Por Eduardo Bueno Vergara
Los tiempos están cambiando a marchas forzadas y lo que anteayer parecía imposible, hoy se presenta ante nosotros perfectamente tangible. Después de una larga travesía por el desierto de la resignación, estamos recuperando poco a poco el único contrapeso que puede nivelar la balanza de la justicia social: la rebeldía. Es hora de rescatar y escuchar la voz de tantos y tantas que, a lo largo de la historia, jamás agacharon la cabeza. Desde los héroes más o menos folklóricos como aquell palleter que li va declarar la guerra a Napoleó, hasta Manuela y Ada, las dos luchadoras que han devuelto la sonrisa a las dos ciudades más pobladas del país, llevadas en volandas por una marea de ilusión y creatividad difícilmente imaginable hace unos años.
Desde siempre, la rebeldía del pueblo, de la gente, de los de abajo, ha dado lugar a todo tipo de estrategias de resistencia contra el poder. Algunas pequeñas, como la picaresca del Lazarillo de Tormes, y otras en forma de violentas revueltas como los motines de Esquilache que infundieron un terror inaudito entre los privilegiados que vieron peligrar el orden establecido. También encontramos el bandolerismo o la quema de máquinas industriales de mediados del siglo XIX que, con el tiempo, evolucionó hasta la lucha obrera a través de los sindicatos y partidos de clase que tuvieron un gran protagonismo en el siglo XX, y gracias a los cuales en la actualidad podemos gozar de tantos derechos en materia social.
Ni siquiera la dictadura franquista (una de las más sanguinarias que ha existido) pudo extinguir la rebeldía de la gente. El dictador murió en la cama, pero la dictadura murió en la calle, entre centenares de manifestaciones y luchas ciudadanas de diversa índole que al final, pudieron traer la democracia. Y fue precisamente en democracia, una vez que hubimos alcanzado ciertas metas, cuando olvidamos la desobediencia a un lado, convencidos de que la entrada en la Unión Europea sería el camino para equipararnos a nuestros vecinos del norte.

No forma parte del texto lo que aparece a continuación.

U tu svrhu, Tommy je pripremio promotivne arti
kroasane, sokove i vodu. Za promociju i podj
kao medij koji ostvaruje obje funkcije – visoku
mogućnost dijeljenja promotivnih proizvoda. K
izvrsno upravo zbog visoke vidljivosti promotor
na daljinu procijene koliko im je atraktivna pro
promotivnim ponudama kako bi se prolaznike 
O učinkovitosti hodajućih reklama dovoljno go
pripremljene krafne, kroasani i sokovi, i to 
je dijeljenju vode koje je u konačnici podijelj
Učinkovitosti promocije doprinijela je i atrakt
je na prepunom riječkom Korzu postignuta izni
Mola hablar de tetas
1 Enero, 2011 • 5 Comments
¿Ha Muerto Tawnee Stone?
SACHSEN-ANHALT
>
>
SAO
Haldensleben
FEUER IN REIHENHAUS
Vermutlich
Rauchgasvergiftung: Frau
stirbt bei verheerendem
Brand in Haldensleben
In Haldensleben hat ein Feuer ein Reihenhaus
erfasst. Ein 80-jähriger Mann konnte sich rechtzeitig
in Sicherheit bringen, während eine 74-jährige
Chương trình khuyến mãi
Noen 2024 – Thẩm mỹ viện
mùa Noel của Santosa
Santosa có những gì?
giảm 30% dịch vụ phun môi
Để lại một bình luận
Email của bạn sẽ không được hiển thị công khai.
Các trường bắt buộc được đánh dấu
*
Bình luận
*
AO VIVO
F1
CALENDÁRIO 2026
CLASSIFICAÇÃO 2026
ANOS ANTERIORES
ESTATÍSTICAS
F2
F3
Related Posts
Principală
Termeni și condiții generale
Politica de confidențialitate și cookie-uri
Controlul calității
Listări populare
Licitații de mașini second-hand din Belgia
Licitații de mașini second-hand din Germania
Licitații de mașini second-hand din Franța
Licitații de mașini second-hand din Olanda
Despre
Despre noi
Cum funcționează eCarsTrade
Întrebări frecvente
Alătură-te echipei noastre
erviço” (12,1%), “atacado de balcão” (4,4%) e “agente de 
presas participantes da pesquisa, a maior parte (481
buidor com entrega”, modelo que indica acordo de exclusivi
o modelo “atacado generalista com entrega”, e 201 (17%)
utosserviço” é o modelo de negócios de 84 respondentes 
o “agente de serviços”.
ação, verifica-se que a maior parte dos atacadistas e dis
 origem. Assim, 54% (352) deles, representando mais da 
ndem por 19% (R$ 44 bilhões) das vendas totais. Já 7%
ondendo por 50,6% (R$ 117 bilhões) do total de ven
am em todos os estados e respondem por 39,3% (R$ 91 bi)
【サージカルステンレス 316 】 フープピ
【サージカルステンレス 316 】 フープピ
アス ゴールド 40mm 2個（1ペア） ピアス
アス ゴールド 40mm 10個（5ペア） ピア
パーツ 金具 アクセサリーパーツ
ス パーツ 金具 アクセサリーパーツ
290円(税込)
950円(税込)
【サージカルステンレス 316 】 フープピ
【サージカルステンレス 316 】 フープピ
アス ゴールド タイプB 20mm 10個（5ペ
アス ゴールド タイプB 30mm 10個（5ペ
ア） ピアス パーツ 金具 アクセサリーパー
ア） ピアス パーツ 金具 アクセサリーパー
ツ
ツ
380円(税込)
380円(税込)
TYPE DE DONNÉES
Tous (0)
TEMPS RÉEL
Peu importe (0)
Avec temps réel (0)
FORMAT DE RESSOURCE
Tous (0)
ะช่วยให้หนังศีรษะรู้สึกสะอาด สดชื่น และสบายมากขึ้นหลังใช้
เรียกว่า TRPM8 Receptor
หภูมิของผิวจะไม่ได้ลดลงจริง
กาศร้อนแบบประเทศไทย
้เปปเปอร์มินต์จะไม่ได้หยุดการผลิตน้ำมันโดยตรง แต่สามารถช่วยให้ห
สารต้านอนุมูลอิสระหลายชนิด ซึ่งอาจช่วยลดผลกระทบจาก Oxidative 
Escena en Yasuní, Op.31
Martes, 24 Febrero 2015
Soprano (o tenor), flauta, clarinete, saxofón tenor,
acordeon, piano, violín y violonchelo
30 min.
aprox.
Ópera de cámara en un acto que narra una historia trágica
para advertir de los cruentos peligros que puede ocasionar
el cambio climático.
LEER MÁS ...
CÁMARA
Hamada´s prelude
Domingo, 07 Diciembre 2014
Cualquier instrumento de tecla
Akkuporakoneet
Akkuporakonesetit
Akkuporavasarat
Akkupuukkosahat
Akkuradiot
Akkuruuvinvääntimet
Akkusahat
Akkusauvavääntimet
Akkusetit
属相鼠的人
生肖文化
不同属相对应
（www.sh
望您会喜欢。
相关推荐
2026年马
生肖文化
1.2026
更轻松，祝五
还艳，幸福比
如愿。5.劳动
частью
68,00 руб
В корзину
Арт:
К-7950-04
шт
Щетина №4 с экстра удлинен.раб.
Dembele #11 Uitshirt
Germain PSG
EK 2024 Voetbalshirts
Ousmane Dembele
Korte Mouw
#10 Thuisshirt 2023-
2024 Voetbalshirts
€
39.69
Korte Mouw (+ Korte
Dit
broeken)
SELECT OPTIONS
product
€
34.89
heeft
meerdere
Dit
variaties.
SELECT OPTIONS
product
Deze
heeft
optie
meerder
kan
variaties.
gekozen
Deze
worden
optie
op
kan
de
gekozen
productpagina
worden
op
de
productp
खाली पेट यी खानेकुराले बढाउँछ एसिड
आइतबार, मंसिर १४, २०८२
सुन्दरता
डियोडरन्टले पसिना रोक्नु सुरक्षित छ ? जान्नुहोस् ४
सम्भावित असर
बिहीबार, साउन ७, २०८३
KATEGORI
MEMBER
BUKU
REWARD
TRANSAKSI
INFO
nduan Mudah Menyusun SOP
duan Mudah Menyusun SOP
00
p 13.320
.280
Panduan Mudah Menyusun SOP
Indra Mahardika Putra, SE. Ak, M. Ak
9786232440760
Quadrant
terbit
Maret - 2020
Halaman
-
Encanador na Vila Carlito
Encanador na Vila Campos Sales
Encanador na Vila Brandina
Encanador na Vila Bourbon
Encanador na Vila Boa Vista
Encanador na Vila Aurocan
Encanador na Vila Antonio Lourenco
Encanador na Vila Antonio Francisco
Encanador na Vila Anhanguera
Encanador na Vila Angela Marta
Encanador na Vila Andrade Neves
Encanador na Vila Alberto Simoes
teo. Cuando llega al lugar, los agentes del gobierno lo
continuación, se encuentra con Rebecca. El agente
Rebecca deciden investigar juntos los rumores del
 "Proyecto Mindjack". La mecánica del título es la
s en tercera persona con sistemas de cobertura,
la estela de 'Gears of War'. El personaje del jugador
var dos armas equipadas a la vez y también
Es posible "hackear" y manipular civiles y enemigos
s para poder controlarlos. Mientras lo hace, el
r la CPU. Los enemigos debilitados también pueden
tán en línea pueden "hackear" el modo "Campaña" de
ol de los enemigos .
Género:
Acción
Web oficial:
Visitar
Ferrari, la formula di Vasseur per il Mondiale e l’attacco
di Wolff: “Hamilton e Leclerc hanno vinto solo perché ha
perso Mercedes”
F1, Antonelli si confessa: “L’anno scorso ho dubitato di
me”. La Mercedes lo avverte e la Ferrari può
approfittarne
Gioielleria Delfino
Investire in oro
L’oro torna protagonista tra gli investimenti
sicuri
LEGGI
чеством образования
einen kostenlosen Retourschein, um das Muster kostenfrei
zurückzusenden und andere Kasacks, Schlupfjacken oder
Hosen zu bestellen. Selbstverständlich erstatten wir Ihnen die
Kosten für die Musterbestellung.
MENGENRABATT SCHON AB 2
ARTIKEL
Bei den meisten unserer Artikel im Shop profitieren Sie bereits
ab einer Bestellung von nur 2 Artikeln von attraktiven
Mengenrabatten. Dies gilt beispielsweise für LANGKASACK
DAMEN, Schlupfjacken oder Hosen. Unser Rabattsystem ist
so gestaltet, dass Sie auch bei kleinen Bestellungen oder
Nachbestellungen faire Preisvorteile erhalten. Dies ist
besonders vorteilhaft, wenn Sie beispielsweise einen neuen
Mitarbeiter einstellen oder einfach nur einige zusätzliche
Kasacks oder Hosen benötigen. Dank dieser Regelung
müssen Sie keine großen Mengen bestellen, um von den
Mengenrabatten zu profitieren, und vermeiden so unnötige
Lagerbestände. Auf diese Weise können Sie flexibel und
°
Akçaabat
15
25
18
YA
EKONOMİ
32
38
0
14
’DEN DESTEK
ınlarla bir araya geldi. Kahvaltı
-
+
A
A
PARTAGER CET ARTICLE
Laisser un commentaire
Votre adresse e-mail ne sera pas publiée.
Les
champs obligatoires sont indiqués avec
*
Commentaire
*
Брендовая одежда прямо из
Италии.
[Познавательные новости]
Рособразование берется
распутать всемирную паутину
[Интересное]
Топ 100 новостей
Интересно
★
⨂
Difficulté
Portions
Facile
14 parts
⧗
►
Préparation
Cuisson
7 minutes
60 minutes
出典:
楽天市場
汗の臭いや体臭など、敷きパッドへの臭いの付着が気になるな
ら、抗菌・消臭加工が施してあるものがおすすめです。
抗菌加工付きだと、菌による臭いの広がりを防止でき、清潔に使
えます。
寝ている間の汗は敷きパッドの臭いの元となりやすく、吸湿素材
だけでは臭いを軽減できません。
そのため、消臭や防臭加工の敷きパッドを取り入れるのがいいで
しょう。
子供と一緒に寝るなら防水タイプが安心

Pero no fue así y las elites se encargaron de hacer añicos el contrato social firmado durante la Transición. Una democracia imperfecta y con grandes dosis de corrupción e impunidad se podían aceptar en un marco de protección social. Sin embargo, con la crisis económica, se planteó la disyuntiva de gobernar para las grandes corporaciones o gobernar para los ciudadanos, y los partidos de régimen optaron por los primeros. Sin contrato social, la única esperanza de las elites era convencer a la mayoría de que la situación era inevitable, que era necesaria y que no había otro camino, que había que trabajar más, cobrar menos, apretarse el cinturón y esperar tiempos mejores.
Se equivocaron, por supuesto. Cuando las instituciones abandonaron a las personas, éstas se organizaron por su cuenta y comenzaron a reconstruir el tejido social basado en la colaboración y no en la competencia. Despertar la rebeldía frente a la resignación, cambiar el individualismo por el comunitarismo. El resultado, una eclosión de resistencia que ha tomado tantas formas como sus protagonistas han podido imaginar: luchas sindicales, movimientos anitidesahucios, escraches, desobediencia civil, manifestaciones, acampadas pacíficas, teatros de barrio, recogida de firmas, medios de comunicación autofinanciados y decenas de iniciativas más.
Las pasadas elecciones municipales y autonómicas sólo han sido una pequeña muestra de hasta qué punto la democracia está viva en este país. Queda mucho por recorrer, pero ya se ha abierto el camino y sólo hay que empezar a andarlo para cambiar el mundo.